Can anyone tell why my code can't be solved? Is the platform even capable of solving such a model? I haven't seen many examples of economists using this platform to solve models, but not sure if this is because the platform is not suited or otherwise. It's a great platform and really keen to make it work if possible. Thank you in advance.
from gekko import GEKKO
import numpy as np
import matplotlib.pyplot as plt
m = GEKKO()
n=501
m.time = np.linspace(0,10,n)
ALPHA,DELTA = 0.333,0.99
i = m.MV(value=0)
i.STATUS = 1
i.DCOST = 0
x = m.Var(value=20,lb=0) # fish population
m.Equation(x.dt() == i-DELTA*x)
J = m.Var(value=0) # objective (profit)
Jf = m.FV() # final objective
Jf.STATUS = 1
m.Connection(Jf,J,pos2='end')
m.Equation(J.dt() == m.log(x**ALPHA-i))
m.Obj(-Jf) # maximize profit
m.options.IMODE = 6 # optimal control
m.options.NODES = 3 # collocation nodes
m.options.SOLVER = 3 # solver (IPOPT)
m.solve(disp=True) # Solve
You are getting NaN in the equation dJ/dt = ln(x**ALPHA-i).

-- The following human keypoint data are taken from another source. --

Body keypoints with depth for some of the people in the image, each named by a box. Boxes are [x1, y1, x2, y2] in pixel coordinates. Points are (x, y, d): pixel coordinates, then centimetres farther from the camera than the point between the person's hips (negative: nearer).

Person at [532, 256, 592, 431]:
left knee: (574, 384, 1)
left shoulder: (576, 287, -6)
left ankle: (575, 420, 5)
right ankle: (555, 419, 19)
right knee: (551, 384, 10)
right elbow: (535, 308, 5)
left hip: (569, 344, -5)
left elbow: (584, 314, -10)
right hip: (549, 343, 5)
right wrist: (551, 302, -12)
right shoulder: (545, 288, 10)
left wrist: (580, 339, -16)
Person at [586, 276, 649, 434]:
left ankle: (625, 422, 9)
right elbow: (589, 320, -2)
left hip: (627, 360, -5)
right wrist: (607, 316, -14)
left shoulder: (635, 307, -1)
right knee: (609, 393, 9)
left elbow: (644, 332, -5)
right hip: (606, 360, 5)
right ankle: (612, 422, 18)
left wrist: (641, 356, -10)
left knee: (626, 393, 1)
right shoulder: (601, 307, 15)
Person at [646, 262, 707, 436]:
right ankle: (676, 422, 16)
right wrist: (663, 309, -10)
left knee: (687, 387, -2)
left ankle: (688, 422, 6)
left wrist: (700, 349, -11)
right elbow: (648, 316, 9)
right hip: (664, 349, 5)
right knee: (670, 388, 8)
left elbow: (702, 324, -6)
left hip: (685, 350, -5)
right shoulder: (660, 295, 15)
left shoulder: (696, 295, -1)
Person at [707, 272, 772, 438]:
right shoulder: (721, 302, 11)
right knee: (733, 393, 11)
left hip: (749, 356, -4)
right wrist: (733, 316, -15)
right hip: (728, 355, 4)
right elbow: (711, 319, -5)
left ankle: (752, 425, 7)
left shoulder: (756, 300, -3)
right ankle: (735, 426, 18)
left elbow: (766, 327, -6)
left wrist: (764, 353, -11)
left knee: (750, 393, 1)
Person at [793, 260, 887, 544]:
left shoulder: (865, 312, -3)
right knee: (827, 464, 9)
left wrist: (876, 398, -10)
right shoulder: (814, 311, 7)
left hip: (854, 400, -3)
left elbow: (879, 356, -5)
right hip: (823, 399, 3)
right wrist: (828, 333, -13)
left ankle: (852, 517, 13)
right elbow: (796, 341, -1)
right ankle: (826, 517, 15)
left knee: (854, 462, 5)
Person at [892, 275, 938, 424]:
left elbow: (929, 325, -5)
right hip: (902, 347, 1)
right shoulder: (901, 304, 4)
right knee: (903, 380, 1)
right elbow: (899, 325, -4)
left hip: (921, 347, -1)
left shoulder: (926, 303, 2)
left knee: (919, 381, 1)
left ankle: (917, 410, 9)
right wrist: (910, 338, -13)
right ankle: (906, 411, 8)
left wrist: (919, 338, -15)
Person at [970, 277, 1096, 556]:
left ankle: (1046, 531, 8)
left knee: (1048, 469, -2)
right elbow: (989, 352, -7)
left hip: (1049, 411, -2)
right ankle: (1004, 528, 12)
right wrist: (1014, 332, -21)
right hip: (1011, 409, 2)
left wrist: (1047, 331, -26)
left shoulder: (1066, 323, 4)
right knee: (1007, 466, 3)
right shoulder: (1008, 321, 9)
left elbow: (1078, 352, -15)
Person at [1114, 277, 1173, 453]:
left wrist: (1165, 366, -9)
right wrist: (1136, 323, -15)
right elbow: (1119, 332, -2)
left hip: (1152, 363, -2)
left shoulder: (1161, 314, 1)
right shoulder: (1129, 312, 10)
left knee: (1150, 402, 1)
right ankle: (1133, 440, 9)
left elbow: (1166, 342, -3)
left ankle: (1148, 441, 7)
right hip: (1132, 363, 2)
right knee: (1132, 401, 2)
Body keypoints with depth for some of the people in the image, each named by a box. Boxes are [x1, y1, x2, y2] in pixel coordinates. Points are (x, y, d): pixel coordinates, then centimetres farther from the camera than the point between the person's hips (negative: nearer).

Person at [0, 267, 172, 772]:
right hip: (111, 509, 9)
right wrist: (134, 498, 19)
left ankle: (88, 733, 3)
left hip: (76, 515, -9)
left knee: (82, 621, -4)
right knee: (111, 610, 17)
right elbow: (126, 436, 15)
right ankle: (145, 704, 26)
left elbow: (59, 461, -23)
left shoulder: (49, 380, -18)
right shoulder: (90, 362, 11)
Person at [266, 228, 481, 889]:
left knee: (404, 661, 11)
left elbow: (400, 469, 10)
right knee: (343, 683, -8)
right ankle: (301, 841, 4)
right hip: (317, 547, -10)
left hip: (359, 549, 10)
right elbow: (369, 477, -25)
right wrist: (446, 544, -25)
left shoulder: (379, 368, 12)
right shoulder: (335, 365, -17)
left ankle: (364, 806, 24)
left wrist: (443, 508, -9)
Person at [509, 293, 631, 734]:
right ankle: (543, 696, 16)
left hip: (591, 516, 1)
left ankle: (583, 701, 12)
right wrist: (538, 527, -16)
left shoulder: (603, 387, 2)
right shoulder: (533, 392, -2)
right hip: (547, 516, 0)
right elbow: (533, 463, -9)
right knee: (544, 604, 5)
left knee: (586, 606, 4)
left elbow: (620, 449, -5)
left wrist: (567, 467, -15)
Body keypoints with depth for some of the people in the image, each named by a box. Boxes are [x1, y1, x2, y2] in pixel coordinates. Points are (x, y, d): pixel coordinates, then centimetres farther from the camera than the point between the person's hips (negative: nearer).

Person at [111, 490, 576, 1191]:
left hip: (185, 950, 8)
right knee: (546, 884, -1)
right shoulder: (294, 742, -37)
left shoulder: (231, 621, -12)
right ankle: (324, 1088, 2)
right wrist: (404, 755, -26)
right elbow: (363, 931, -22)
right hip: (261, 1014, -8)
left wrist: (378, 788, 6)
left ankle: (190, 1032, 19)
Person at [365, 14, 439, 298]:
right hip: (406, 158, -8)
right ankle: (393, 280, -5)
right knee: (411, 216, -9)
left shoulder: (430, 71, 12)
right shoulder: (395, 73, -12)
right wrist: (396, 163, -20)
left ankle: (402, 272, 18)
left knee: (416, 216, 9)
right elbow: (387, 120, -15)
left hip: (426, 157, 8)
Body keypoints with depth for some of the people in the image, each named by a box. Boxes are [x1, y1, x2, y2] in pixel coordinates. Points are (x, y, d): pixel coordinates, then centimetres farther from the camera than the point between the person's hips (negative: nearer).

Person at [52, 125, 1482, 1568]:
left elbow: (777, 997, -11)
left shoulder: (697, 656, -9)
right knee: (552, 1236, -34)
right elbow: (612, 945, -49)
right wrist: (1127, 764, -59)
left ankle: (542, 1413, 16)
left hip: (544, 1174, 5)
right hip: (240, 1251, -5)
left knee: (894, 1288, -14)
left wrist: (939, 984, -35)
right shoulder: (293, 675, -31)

When you include bounds i>0 and i<1, the solver finds a solution.
from gekko import GEKKO
import numpy as np
import matplotlib.pyplot as plt
m = GEKKO()
n=501
m.time = np.linspace(0,10,n)
ALPHA,DELTA = 0.333,0.99
i = m.MV(value=0,lb=0,ub=1)
i.STATUS = 1
i.DCOST = 0
x = m.Var(value=20,lb=0) # fish population
m.Equation(x.dt() == i-DELTA*x)
J = m.Var(value=0) # objective (profit)
Jf = m.FV() # final objective
Jf.STATUS = 1
m.Connection(Jf,J,pos2='end')
m.Equation(J.dt() == m.log(x**ALPHA-i))
m.Obj(-Jf) # maximize profit
m.options.IMODE = 6 # optimal control
m.options.NODES = 3 # collocation nodes
m.options.SOLVER = 3 # solver (IPOPT)
m.solve(disp=True) # Solve
plt.subplot(2,1,1)
plt.plot(m.time,x.value)
plt.ylabel('x')
plt.subplot(2,1,2)
plt.plot(m.time,i.value)
plt.ylabel('i')
plt.show()
Instead of m.Obj() (minimize) you can use the newer functions m.Minimize() or m.Maximize() to clarify the objective function intent. For example, you could switch to m.Maximize(Jf) to make it more readable.
There are also a couple other examples that may help you with integral objectives (see solution 2) and economic dynamic optimization.